A Diary Of Life Among Millennials

Tag: Subway

They’re So Cute

The Red Line was remarkably calm today.

It was as if the Moving Carnival that is the Los Angeles Subway needed a day for rest and rehab just like when I had the Influenza of the moment a few weeks back that has laid more people low than the H1N1 panic of 2009 or the Spanish flu if you are in the overblown media frame of mind.

As we pulled into the Vermont/Santa Monica Station I noticed a late 20 something couple sitting on the orange and yellow colored seats, wearing the same Blue Jean jacket, white shoes and black jeans with identical holes in each knee, playing a game on identical Samsung Galaxy smart phones in identical cases.

I suddenly flash on my grandparents in 1977 wearing the same rust colored beige pant suits and my mother saying how cute they looked, which is what the Lady with the Shopping cart sitting next to them is saying loudly to anyone who will listen.  Then as we pulled out of the station, the Young Dressed the Same couple put down their phones and wordlessly started to play  Patty Cake.

Although taken aback by this course of events, I am still in the frame of mind to think deeply about my grandparents, picturing them discussing their daily wear together as they stood in front of their closet mirror not by sending texts from across the room.  Although now  I wonder if they preferred Cat’s Cradle.

The Next Day On The Red Line

The Red Line.  24 Hours later.

This time I’m going into Hollywood to do the hang with the Production Partner when a police action holds us up for a few minutes.
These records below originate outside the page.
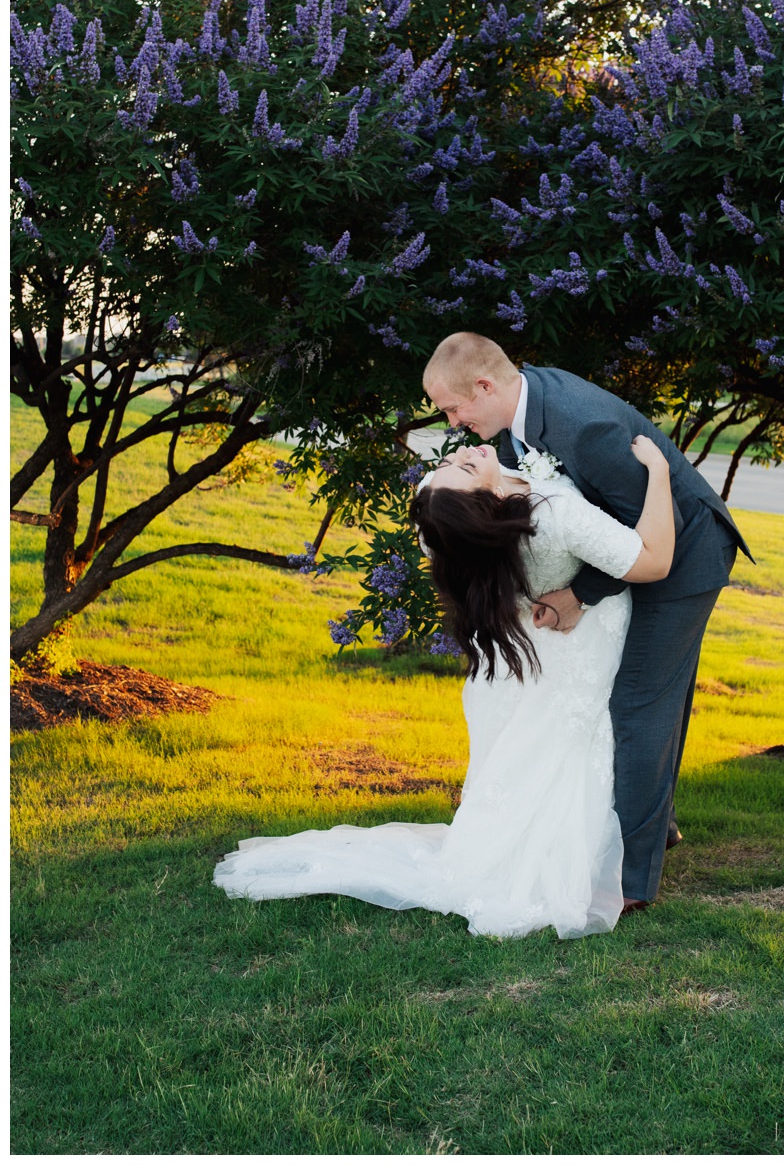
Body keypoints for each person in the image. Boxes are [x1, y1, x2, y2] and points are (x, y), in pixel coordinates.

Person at [215, 433, 676, 938]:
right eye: (468, 468)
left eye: (458, 460)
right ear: (487, 505)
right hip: (578, 636)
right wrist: (659, 471)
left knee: (541, 752)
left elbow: (450, 493)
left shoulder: (443, 512)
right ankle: (611, 849)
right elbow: (653, 562)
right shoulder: (555, 518)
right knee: (573, 749)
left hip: (534, 641)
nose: (466, 454)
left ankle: (646, 828)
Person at [416, 333, 751, 914]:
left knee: (640, 708)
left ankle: (632, 881)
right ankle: (655, 822)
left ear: (486, 386)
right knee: (656, 702)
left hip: (683, 558)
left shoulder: (582, 427)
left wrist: (578, 594)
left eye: (453, 407)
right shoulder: (519, 412)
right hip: (638, 554)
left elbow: (650, 521)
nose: (451, 422)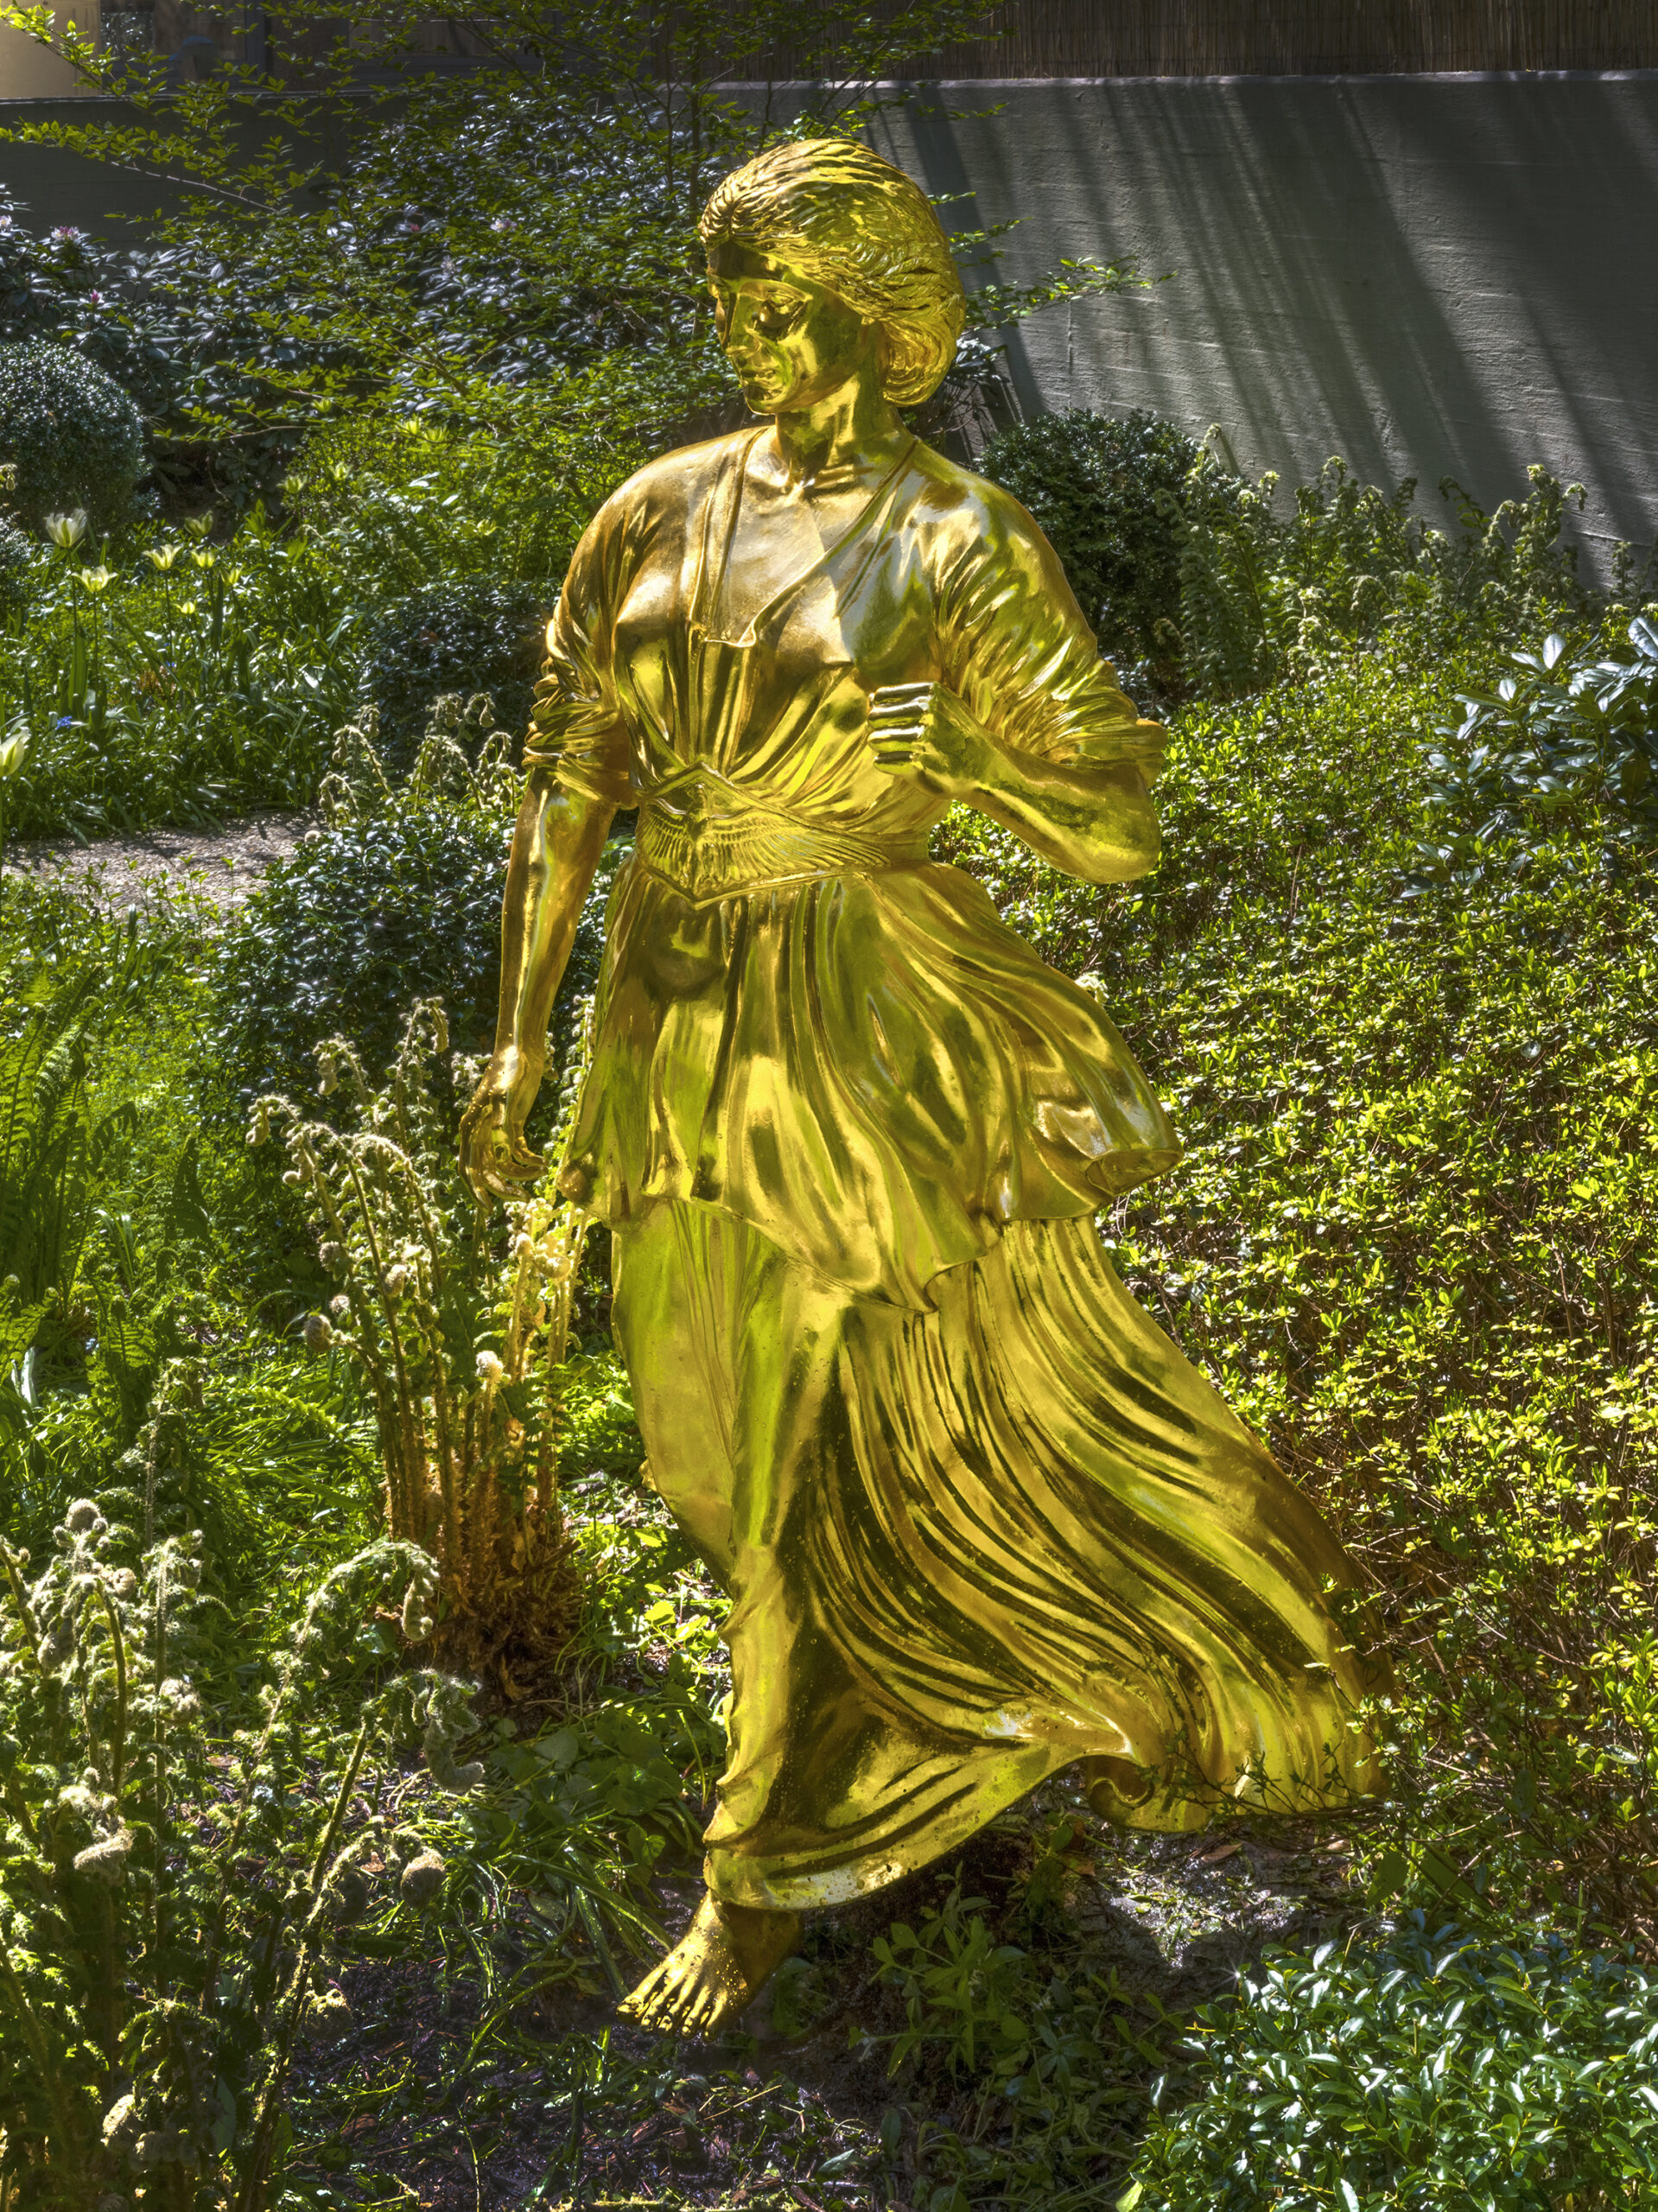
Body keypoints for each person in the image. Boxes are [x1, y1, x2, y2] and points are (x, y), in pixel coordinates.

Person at [460, 137, 1387, 2037]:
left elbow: (1119, 822)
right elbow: (565, 783)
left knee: (806, 1447)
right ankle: (949, 1701)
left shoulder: (960, 541)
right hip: (674, 1010)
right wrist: (523, 1029)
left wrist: (965, 751)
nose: (747, 334)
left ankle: (755, 1879)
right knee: (705, 1450)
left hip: (865, 1026)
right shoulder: (647, 510)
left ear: (881, 326)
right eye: (728, 299)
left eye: (782, 303)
A Meth Freak starts ranting about something and he has to go. No big deal. Welcome to the 2018 Opiate/Amphetamine Pandemic: Los Angeles Theater.

The train gets underway after a 10 minute delay and from the back of the train, the door opens and lo and behold who comes into the car but the same guy dressed in black, body armor, several mags on the vest with his holstered pistol. This time instead of stroking the barrel of his weapon he’s holding a brown paper bag and walking up and down the car eyeing people with an odd sense of calm.

Instead of freaking out and calling the cops – we’re moments from my stop at the Hollywood/Vine Station so I’m fucked if he goes Postal – I decide to turn to the two 23 year old skate punks with baby dreads next to me and see if they are as disturbed about this display as I.

Baby Dread #1 – You mean that guy?

Baby Dread #2 – He was in the car when the cops came in and left.

Me – And he comes back after they leave. Look at him. With all the accounts of Jihadi’s dressed in black blowing themselves up and what’s happened recently in London and D.C. you feel perfectly safe with this creepy guy in here?

Baby Dread #1 – Of course. He has a police badge on his vest bro.

Baby Dread #2 – Word.

Baby Dread #1 – And calling him a Jihadi is totally racist.

Baby Dread #2 – Totally bro.

Several other straphangers within ear shot agreed with the Baby Dreads, on which statement I had no idea.

Of course, the police shield in question was a tin replica shaped like an LAPD ID with the name of a different security company than that on his left shoulder badge which was different than the name of the security company on his right shoulder badge but hey I’m sure he works for all those companies.  After all, these are trying economic times.

Moral of the story: if you ride the Red Line that hits Vermont/Beverly Station between 9:20 and 9:34pm on any given night you are doomed.

Life On The Red Line

On the Red Line last night after my shift, I find a seat pop out Queer by Burroughs when I look up and see this fidgety 29 year old guy in a black kevlar vest, several mags of ammunition on his chest and a holstered pistol he keeps fingering. He has a nondescript security guard patch on his left shoulder and he’s eyeing the car suspiciously.

I wondered why I was the only one in the car who was at all taken aback by this guy and then it occurs to me that a third of the car is off their meds and rambling incoherently, a third is nodding off from the H they just ingested to cut across the Meth and a third just don’t seem to care this guy is eyeing them and stroking the grip of his weapon. However, due to the events of the past few weeks I start looking for a way off the car before he starts shooting.

The train pulls into the Vermont /Wilshire station and I run to another car where I alert two off duty MTA employees that there is a man in body armor, dressed totally in black with his hand on a pistol he is carrying openly. They glared at me until I sat in the back of the car as far away from what I was sure to be some form of stupidity coming at any moment.

I jump off the train, note the time 9:34, run up the stairs and call 911. Total time on hold waiting for an operator 2 minutes 10 seconds. She listens impassively for 30 seconds and says I’ll pass on the information. Click.

30 minutes later I get a call from the LAPD asking me for a description and where I think the man with gun is now.

“I don’t know,” I tell them. “Some place between the Vermont/Santa Monica and North Hollywood stations.”

“That’s a lot of ground to cover. We’ll do our best looking for him,” the cop tells me and hangs up.

I don’t know about you but I feel safe.